* **EXERCISE DIRECTIONS**
Condense the paragraph in the baseball playoffs text that begins "Roy Halladay had spent his whole career" into a short bulleted list of its main facts.

* **TEXT SHOWN**
○ ○ ○
The turning point of the 2000 NLDS came in the 13th inning of Game 3, when, after the Mets had rallied to tie in the eighth inning, fan favorite Benny Agbayani -- who had been 0-for-6 in the game up to that point -- hit a walk-off home run against Giants reliever Aaron Fultz. As Tim McCarver and newspaper headlines the next day would note, the outfielder had provided just the right "Hawaiian punch."

The Mets took a 2-1 lead in the series and would advance to the NLCS the next day on Bobby Jones' one-hit shutout. They went on to win four out of five against the Cardinals and advanced to meet the Yankees in the Subway Series.

Oct. 6, 2010: Roy Halladay's no-hitter

Roy Halladay had spent his whole career waiting for this start, wondering what it would be like to pitch in the playoffs. It was better than he -- or anyone else -- could have predicted. Halladay t hrew the second no-hitter in postseason history, leading the Philadelphia Phillies over the Cincinnati Reds 4-0 in Game 1 of the NL Division Series. The All-Star right-hander, who had thrown a perfect game earlier that May at Florida, dominated the Reds with a sharp fastball and a devastating slow curve in his first playoff start. The overmatched Reds never came close to a hit. Halladay allowed only one runner, walking Jay Bruce on a full count with two outs in the fifth, and struck out eight. "That," said Phillies closer Brad Lidge, after Halladay's instant no-hit October classic, "was pretty amazing."
○ ○ ○
* **DATA**
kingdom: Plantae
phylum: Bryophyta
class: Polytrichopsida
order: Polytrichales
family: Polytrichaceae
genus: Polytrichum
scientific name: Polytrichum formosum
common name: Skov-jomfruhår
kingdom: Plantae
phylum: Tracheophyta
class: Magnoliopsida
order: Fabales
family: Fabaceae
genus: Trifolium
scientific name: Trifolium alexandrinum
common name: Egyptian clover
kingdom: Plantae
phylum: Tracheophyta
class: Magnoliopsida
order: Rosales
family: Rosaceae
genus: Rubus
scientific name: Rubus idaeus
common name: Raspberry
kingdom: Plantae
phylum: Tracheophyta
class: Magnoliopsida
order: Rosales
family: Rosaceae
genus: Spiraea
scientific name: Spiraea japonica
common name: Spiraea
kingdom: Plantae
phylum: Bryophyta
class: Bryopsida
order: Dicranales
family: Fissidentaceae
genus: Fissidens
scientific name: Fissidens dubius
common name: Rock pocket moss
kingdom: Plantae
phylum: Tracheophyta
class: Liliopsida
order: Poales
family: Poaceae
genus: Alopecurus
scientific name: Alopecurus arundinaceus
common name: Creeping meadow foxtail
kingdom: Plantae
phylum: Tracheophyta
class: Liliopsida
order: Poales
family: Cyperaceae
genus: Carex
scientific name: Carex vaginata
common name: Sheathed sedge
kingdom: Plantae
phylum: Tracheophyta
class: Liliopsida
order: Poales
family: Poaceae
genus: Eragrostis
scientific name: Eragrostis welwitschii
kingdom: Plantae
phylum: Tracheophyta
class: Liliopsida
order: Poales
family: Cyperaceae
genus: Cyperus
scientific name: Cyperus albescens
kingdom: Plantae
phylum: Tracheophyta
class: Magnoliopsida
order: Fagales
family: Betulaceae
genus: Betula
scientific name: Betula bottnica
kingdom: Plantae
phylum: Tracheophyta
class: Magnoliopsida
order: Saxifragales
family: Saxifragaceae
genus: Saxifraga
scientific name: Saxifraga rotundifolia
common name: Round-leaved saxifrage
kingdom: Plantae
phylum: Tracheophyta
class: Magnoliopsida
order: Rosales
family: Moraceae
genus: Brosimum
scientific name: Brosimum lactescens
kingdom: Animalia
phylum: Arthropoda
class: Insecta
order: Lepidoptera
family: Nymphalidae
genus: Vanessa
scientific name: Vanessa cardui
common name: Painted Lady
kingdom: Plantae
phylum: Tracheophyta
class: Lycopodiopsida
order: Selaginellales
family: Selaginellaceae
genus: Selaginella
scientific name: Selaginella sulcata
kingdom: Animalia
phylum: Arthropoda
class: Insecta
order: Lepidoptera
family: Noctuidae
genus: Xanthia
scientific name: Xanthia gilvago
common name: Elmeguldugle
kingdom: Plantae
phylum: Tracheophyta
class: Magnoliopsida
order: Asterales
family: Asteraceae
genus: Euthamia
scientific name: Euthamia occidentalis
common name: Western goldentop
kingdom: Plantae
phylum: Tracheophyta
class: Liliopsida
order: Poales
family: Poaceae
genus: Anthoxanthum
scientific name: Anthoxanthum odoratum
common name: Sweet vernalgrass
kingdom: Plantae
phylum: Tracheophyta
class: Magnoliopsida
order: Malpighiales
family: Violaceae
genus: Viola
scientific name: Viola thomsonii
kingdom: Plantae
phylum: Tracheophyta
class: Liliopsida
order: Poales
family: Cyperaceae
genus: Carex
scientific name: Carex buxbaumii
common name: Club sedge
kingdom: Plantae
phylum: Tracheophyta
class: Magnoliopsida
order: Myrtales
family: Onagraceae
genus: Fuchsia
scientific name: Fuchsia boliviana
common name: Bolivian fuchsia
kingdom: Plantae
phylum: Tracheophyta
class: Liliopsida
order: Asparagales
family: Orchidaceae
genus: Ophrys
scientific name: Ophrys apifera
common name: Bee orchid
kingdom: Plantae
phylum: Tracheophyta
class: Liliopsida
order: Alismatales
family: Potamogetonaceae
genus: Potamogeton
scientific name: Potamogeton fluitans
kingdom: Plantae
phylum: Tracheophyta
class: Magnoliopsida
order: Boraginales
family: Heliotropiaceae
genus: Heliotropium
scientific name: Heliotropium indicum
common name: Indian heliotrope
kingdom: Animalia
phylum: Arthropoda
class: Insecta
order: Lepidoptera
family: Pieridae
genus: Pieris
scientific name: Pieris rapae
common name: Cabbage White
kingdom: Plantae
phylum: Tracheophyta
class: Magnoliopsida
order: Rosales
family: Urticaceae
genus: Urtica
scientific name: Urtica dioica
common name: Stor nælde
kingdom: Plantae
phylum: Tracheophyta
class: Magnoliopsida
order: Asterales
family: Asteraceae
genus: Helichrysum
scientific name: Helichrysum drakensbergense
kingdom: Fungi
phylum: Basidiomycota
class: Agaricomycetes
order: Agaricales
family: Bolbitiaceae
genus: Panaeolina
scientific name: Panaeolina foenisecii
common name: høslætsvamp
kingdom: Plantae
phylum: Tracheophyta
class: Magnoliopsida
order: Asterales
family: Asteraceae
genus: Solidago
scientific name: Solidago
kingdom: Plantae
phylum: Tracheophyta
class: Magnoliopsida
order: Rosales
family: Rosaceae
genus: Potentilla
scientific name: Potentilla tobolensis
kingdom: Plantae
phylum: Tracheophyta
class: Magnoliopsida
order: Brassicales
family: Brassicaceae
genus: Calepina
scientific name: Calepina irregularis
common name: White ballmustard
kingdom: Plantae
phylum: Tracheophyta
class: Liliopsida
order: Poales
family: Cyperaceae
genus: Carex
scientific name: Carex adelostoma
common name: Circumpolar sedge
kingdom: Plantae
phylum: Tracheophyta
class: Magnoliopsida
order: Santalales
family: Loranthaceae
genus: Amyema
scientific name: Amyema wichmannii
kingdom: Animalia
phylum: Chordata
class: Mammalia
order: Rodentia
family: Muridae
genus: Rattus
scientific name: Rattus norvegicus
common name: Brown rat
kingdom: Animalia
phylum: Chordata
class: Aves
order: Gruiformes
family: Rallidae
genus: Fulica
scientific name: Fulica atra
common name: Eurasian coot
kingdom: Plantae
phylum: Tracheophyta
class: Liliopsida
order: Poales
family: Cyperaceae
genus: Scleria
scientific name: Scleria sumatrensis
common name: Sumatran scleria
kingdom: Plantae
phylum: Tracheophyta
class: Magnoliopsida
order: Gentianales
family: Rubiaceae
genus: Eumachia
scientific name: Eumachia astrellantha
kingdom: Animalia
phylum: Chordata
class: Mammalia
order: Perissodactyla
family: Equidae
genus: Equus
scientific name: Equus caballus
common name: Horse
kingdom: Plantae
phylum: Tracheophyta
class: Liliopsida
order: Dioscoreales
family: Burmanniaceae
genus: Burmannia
○ ○ ○
* **SOLVED PROBLEM**
- Halladay had spent his whole career waiting to pitch in the playoffs.
- In his first playoff start, he threw the second no-hitter in postseason history.
- The Philadelphia Phillies beat the Cincinnati Reds 4-0 in Game 1 of the NL Division Series.
- The All-Star right-hander had thrown a perfect game that May at Florida.
- He dominated with a sharp fastball and a devastating slow curve.
- He allowed only one runner, walking Jay Bruce on a full count with two outs in the fifth.
- He struck out eight.
- Phillies closer Brad Lidge called the game "pretty amazing."